What to work on:
**a)** Answer these questions about the sepsis note:
(i) What source does the note quote as telling hospitals to use sep-1?
(ii) Which two patients does the note compare to show that indicators can differ?
(iii) Which set of criteria does the note call perhaps still the best early screening criteria for sepsis?
**b)** Update the sepsis note by writing out everything from "But, has it" down to "of sepsis criteria.", with "physician" changed to "clinician".

Note from the Instructor: Sepsis—stop looking at it as just one set of criteria
By Allen Frady, RN-BSN, CCDS, CCS, CRC
You hear it all the time: “We only use SIRS,” “I like sepsis-3 because that’s the way I learned it medical school,” “one of our commercial insurance companies only pays for sepsis-3,” “CMS tells us to use sep-1”. For some unexplainable reason, we appear to be in a battle of Tolkien proportions to discover the one sepsis to rule them all.
But, has it occurred to anyone that all three versions of sepsis have their place, each with its own merits and pitfalls. A truly astute physician would choose whatever clinical criteria best fit the presentation and the patient’s unique clinical scenario. What works for an immunocompromised 5-year-old may not be the best indicators for a healthy 25-year-old Olympic athlete. Patients come in all shapes, sizes, ages, and pre-existing disease states. A patient’s body does not review the cookie-cutter criteria prior to selecting how to respond to an infection or insult.
Let’s take a moment to review some of the benefits and drawbacks of each set of sepsis criteria.
Systemic Inflammatory Response Syndrome (SIRS) is perhaps still to this day the best early screening criteria for sepsis. It should, however, be looked at as just that: a screening test. I do not believe that the manifestations contained within SIRS should always be the only confirmatory evidence of sepsis. It’s completely appropriate that sepsis protocols be started based on positive findings of two or more SIRS criteria in the presence of infection. It is not, however, a requirement that sepsis must remain the diagnosis copied and pasted through the record after sepsis has apparently been ruled out.

Collected data
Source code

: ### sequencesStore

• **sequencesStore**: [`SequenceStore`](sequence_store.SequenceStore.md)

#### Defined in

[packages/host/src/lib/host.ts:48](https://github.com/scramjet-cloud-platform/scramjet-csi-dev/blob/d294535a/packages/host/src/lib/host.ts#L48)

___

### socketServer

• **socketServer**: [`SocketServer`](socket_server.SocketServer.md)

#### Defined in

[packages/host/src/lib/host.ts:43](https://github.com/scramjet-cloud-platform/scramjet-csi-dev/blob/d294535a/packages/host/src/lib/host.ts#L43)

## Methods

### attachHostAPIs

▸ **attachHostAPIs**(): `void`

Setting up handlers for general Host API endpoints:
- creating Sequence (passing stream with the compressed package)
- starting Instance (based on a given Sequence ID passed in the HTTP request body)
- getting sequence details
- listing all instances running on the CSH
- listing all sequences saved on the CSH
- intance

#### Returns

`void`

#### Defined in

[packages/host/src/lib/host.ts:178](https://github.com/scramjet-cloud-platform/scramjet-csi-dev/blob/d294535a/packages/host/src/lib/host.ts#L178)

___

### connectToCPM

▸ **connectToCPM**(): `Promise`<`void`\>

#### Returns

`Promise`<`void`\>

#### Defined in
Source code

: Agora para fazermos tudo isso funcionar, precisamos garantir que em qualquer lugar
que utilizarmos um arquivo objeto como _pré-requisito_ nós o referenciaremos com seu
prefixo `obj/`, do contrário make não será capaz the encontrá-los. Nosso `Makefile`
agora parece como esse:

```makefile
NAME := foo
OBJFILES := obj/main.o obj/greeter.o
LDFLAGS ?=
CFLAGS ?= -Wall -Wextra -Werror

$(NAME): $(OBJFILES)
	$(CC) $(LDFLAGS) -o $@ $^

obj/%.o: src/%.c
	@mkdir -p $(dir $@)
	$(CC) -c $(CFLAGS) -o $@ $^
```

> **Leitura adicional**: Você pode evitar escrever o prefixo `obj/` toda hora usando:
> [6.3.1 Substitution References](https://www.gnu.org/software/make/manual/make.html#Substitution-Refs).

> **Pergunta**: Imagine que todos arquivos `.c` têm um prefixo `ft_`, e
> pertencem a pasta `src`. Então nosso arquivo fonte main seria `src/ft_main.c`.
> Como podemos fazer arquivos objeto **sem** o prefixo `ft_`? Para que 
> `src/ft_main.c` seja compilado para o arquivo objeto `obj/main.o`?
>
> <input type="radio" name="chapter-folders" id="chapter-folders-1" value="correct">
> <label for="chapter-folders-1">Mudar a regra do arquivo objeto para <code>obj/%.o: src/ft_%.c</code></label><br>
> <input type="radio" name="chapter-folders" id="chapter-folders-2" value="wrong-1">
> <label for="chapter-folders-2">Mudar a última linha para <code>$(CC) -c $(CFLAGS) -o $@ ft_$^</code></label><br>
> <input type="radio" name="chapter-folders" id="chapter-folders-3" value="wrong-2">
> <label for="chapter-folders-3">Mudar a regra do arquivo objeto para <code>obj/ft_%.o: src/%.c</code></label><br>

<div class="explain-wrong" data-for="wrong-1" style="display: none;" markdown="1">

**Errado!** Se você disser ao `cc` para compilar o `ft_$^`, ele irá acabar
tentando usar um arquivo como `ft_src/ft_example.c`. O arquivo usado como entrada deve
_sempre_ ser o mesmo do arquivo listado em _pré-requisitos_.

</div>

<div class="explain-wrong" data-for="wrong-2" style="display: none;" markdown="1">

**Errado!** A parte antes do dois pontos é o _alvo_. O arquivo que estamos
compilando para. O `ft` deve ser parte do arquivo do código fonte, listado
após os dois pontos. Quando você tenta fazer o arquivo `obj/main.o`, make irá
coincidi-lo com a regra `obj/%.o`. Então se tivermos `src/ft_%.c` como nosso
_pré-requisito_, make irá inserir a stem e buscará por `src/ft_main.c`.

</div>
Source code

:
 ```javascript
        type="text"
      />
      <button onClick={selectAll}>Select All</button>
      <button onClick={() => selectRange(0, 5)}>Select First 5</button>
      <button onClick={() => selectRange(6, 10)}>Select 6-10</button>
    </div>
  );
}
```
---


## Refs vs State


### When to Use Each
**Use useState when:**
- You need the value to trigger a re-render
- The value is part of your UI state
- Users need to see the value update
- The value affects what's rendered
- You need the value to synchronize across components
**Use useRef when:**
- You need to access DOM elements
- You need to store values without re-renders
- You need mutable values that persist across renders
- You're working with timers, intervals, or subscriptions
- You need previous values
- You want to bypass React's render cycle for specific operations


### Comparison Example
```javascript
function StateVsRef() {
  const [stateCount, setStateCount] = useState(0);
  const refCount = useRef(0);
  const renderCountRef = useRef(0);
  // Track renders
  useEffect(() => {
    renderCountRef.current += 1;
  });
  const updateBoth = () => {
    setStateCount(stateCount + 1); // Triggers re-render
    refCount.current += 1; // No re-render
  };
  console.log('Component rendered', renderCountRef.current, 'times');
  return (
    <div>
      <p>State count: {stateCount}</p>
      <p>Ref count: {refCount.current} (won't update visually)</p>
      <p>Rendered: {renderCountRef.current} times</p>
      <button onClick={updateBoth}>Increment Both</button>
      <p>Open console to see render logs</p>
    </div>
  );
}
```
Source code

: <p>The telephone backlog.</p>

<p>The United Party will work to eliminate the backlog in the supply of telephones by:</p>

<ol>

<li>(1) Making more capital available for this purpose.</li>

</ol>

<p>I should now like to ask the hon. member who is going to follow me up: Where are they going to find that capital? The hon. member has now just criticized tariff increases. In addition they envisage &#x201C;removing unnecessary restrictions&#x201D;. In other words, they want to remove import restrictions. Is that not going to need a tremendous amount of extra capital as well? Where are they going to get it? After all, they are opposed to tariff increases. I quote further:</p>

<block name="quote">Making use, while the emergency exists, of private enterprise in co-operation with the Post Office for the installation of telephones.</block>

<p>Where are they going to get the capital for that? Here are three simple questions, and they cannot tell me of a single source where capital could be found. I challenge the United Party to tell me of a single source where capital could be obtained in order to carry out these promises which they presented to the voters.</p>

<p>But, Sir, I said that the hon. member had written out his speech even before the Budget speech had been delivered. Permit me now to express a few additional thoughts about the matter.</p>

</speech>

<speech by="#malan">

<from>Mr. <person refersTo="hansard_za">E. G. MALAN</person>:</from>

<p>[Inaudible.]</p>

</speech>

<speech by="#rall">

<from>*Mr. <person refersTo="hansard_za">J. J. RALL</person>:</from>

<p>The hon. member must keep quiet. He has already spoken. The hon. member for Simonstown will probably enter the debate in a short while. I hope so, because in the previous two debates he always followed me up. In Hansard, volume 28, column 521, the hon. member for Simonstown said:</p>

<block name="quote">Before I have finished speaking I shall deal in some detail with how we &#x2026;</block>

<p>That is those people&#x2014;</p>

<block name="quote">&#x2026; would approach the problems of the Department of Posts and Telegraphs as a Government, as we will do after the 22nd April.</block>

Answers provided:
**a)**
(i) CMS
(ii) An immunocompromised 5-year-old and a healthy 25-year-old Olympic athlete
(iii) Systemic Inflammatory Response Syndrome (SIRS)

**b)**
But, has it occurred to anyone that all three versions of sepsis have their place, each with its own merits and pitfalls. A truly astute clinician would choose whatever clinical criteria best fit the presentation and the patient’s unique clinical scenario. What works for an immunocompromised 5-year-old may not be the best indicators for a healthy 25-year-old Olympic athlete. Patients come in all shapes, sizes, ages, and pre-existing disease states. A patient’s body does not review the cookie-cutter criteria prior to selecting how to respond to an infection or insult.
Let’s take a moment to review some of the benefits and drawbacks of each set of sepsis criteria.